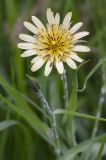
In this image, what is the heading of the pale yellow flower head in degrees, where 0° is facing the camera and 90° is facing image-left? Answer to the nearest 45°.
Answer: approximately 0°
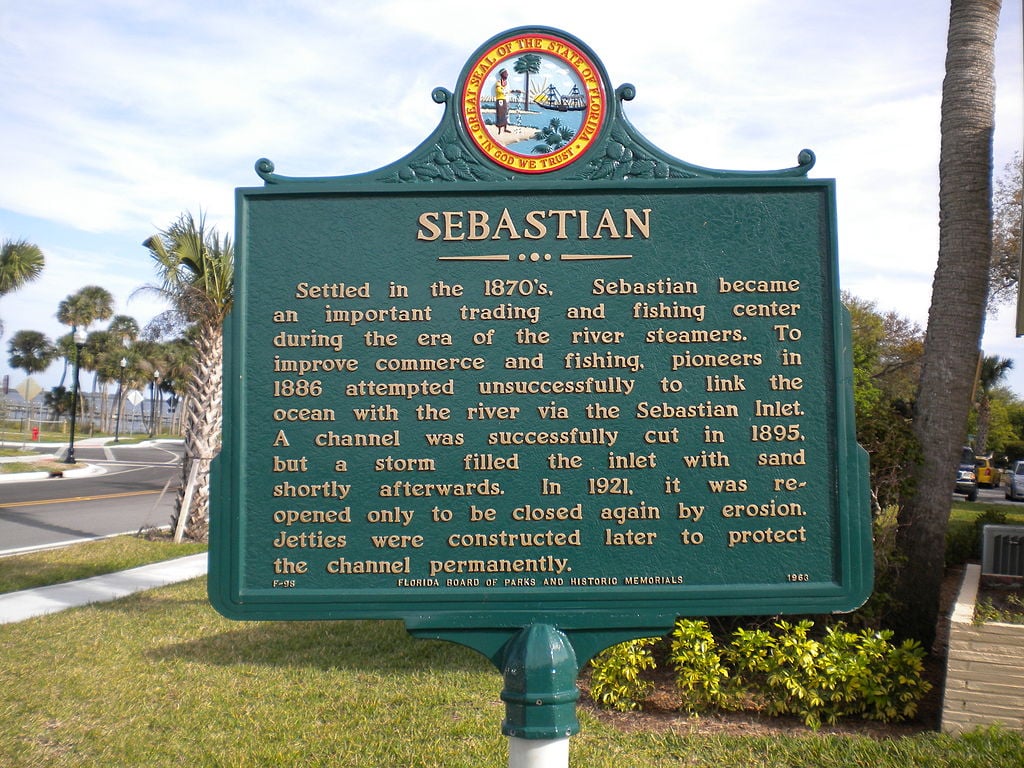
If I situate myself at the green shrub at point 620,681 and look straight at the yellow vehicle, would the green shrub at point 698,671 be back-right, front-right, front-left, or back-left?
front-right

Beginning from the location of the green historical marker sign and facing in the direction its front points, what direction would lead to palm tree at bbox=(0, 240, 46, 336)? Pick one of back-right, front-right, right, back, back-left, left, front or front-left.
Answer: back-right

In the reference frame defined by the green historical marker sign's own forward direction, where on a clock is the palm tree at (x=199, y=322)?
The palm tree is roughly at 5 o'clock from the green historical marker sign.

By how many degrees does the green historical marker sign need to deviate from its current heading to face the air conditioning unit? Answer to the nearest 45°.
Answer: approximately 135° to its left

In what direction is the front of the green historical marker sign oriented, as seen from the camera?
facing the viewer

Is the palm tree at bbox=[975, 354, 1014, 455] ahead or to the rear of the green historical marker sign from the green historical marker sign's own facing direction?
to the rear

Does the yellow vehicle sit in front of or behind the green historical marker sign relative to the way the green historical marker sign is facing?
behind

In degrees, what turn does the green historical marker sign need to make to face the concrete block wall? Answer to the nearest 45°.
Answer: approximately 135° to its left

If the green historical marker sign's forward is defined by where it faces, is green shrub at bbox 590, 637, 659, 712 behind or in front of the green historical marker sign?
behind

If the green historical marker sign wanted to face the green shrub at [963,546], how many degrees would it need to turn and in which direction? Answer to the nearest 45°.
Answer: approximately 135° to its left
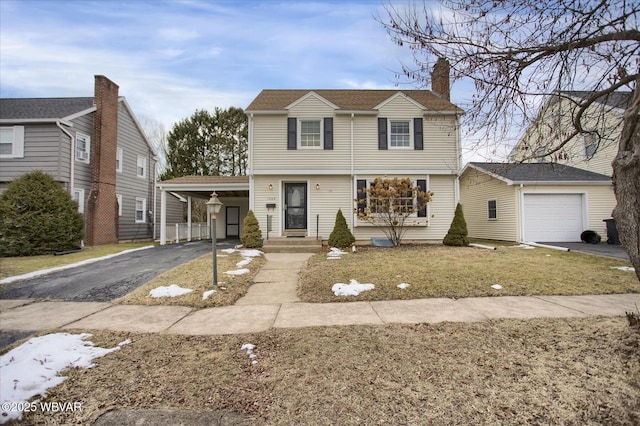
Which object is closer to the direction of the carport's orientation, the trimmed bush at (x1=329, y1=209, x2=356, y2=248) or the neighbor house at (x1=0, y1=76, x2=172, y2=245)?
the trimmed bush

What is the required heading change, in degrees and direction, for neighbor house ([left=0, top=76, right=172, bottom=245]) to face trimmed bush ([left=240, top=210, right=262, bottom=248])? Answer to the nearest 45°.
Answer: approximately 90° to its left

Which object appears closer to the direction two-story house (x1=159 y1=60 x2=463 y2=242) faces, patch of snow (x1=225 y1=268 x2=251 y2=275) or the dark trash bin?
the patch of snow

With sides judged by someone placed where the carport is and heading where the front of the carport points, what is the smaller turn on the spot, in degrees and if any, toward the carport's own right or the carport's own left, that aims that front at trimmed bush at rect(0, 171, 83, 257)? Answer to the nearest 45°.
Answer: approximately 90° to the carport's own right

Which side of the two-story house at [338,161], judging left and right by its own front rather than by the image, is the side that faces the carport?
right

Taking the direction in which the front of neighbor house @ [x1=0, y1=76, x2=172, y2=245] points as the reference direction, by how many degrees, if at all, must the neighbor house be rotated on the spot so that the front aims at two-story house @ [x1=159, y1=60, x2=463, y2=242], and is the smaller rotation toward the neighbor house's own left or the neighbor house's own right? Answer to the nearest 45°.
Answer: approximately 90° to the neighbor house's own left

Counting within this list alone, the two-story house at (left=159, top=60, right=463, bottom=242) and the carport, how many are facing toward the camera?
2

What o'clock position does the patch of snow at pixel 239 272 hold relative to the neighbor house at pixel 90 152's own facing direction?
The patch of snow is roughly at 10 o'clock from the neighbor house.

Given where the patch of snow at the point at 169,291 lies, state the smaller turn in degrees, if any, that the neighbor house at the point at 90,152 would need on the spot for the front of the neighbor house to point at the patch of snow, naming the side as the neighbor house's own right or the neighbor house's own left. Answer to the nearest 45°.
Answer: approximately 45° to the neighbor house's own left

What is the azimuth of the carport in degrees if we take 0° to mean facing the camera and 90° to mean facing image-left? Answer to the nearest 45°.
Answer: approximately 0°
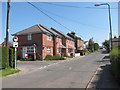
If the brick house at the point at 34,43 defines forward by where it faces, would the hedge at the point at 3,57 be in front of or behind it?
in front
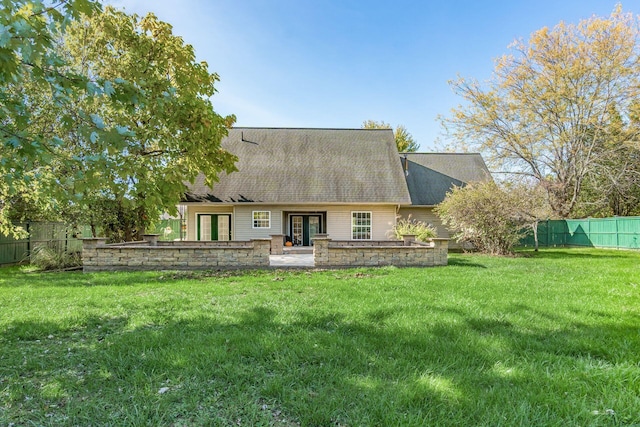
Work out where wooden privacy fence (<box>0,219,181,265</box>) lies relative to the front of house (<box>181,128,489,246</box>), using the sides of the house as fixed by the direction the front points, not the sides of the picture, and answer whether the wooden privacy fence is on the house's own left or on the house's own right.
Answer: on the house's own left

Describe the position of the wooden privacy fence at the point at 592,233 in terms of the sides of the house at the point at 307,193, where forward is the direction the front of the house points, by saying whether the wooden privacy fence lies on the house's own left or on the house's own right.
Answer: on the house's own right

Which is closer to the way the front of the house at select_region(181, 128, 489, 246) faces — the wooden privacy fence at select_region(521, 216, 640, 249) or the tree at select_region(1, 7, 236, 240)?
the wooden privacy fence

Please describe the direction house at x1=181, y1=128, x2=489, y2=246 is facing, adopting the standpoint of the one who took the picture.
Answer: facing away from the viewer

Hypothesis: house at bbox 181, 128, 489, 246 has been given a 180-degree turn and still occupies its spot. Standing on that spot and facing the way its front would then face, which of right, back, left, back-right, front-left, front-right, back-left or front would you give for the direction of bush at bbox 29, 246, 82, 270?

▶ _What you need to do_: Find each line in the listing above that contains the word "vehicle" and copy those lines.

▶ _Task solution_:
If I situate myself at the green shrub at point 620,681 and look straight at the yellow vehicle, would the green shrub at point 698,671 be back-right, front-right, front-left, or back-left?
Does the yellow vehicle sit in front of or behind the green historical marker sign relative to the way the green historical marker sign is facing?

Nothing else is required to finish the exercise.